Segment Start: DATA EXTRACT

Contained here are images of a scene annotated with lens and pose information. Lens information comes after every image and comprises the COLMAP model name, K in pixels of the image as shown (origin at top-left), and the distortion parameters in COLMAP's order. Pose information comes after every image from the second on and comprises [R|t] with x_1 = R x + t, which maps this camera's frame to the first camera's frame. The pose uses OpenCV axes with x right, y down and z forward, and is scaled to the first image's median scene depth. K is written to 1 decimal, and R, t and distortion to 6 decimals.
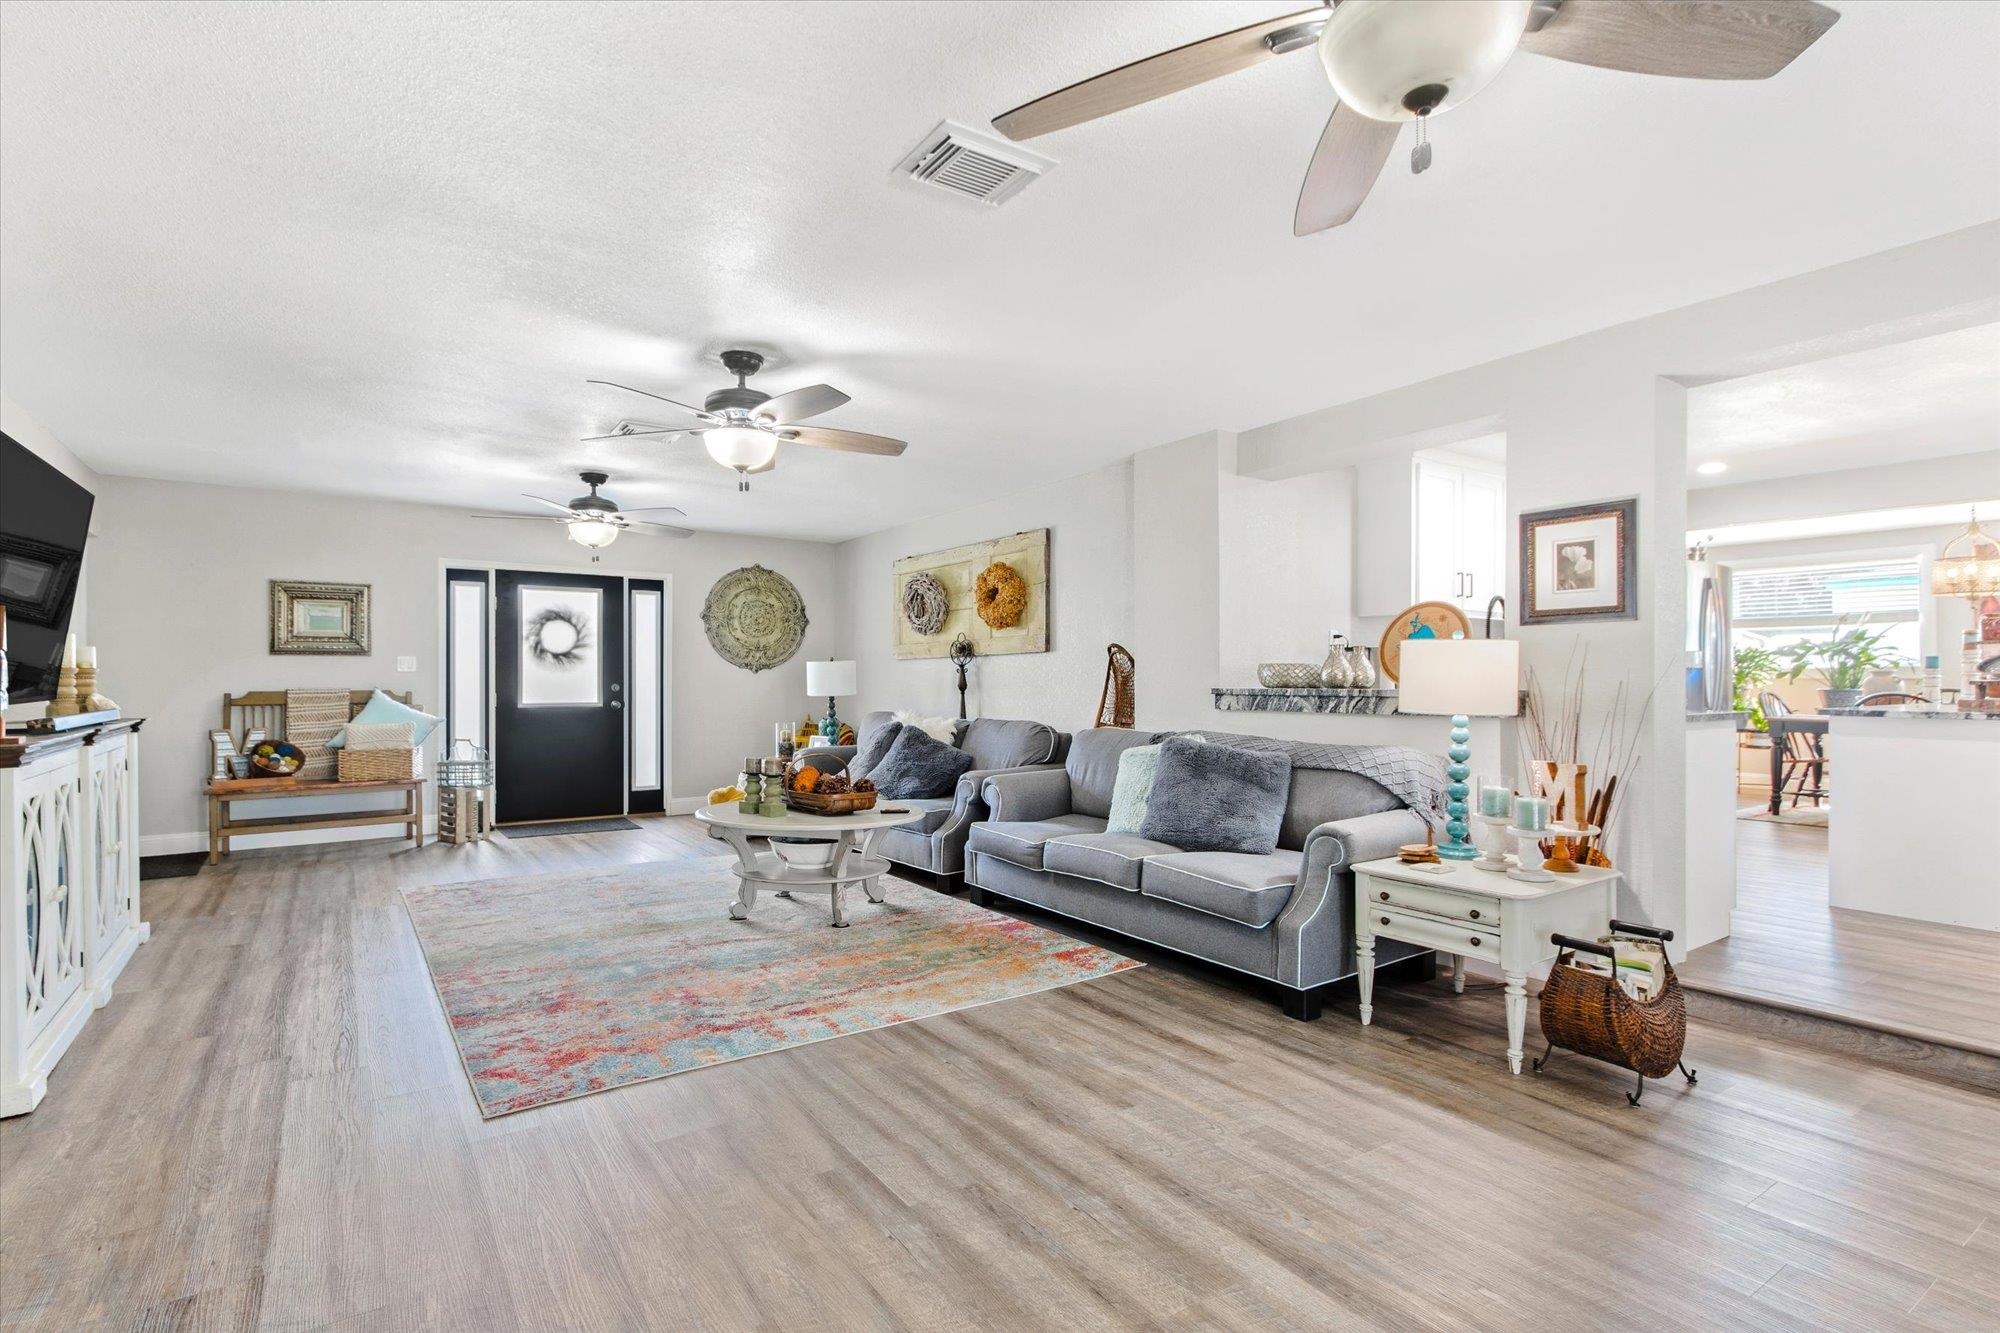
lens RADIAL K [[990.4, 0, 1000.5], [0, 990.4, 674.8], [0, 0, 1]] dist [0.002325, -0.000028]
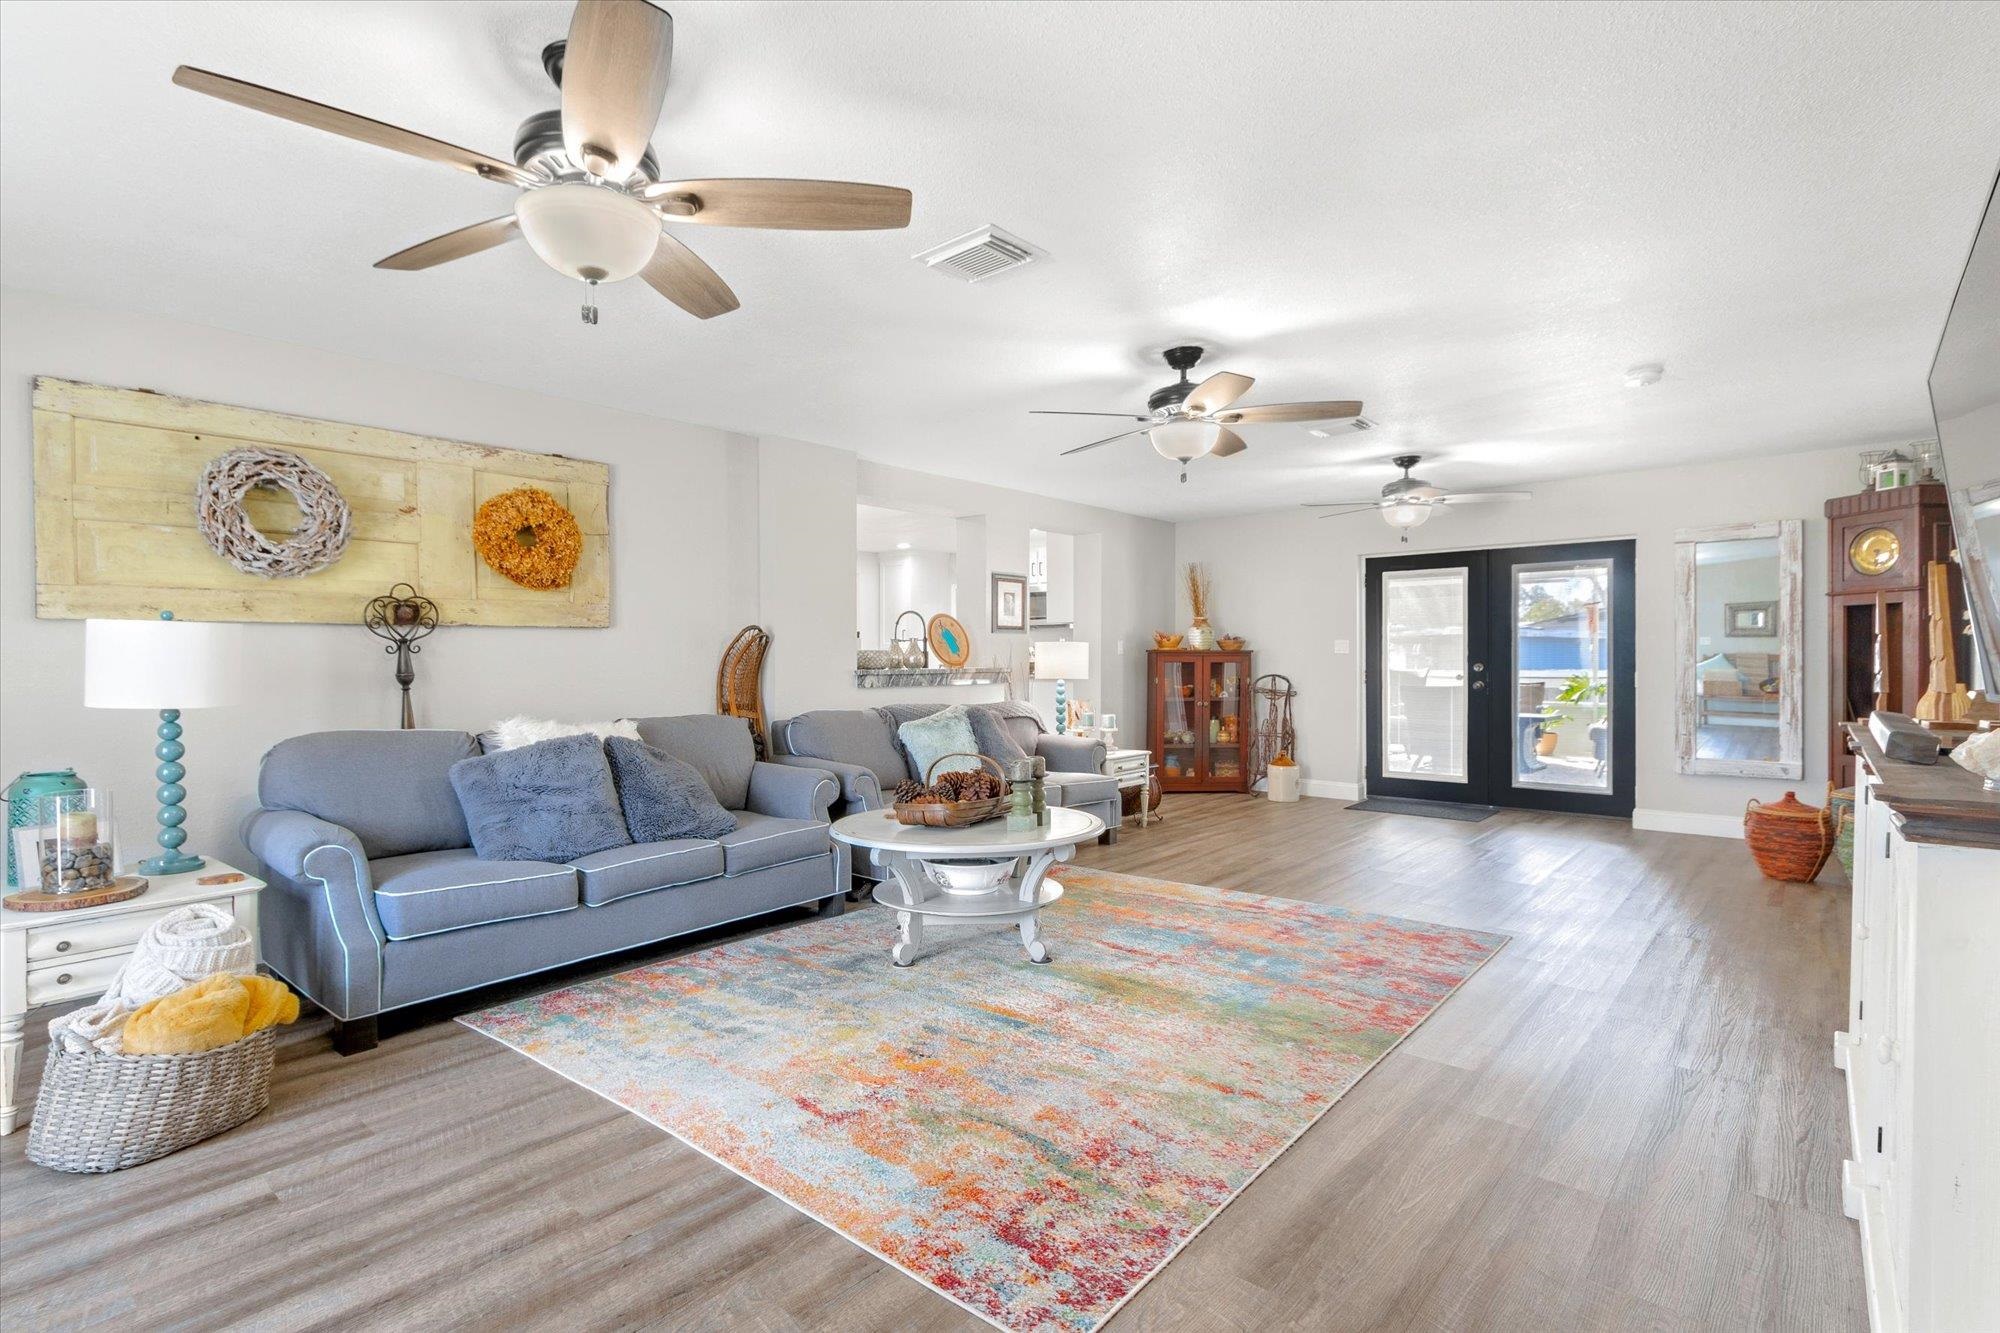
lens RADIAL K [[990.4, 0, 948.1], [0, 990.4, 674.2], [0, 0, 1]] dist [0.002325, -0.000028]
pose [[-0.256919, -0.012224, 0.966356, -1.253694], [-0.000488, 0.999922, 0.012518, 0.004325], [-0.966433, 0.002744, -0.256904, 1.572301]]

Segment End: DATA EXTRACT

#### [DIRECTIONS FOR THIS TASK]
Give back the whole of the material exactly, with the pictures removed.

#### [TASK OUTPUT]
Contained here are images of a scene annotated with lens and pose information. Lens information comes after every image and comprises the COLMAP model name, K in pixels of the image as shown (origin at top-left), and the distortion parameters in COLMAP's order. Pose information comes after every image from the second on and comprises [R|t] with x_1 = R x + t, which maps this camera's frame to the first camera's frame. The pose uses OpenCV axes with x right, y down and z forward, and is scaled to the first image's median scene depth. K is written to 1 decimal, and R, t and distortion to 6 decimals.
lens RADIAL K [[990.4, 0, 1000.5], [0, 990.4, 674.8], [0, 0, 1]] dist [0.002325, -0.000028]
lens RADIAL K [[990.4, 0, 948.1], [0, 990.4, 674.2], [0, 0, 1]] dist [0.002325, -0.000028]
pose [[-0.256919, -0.012224, 0.966356, -1.253694], [-0.000488, 0.999922, 0.012518, 0.004325], [-0.966433, 0.002744, -0.256904, 1.572301]]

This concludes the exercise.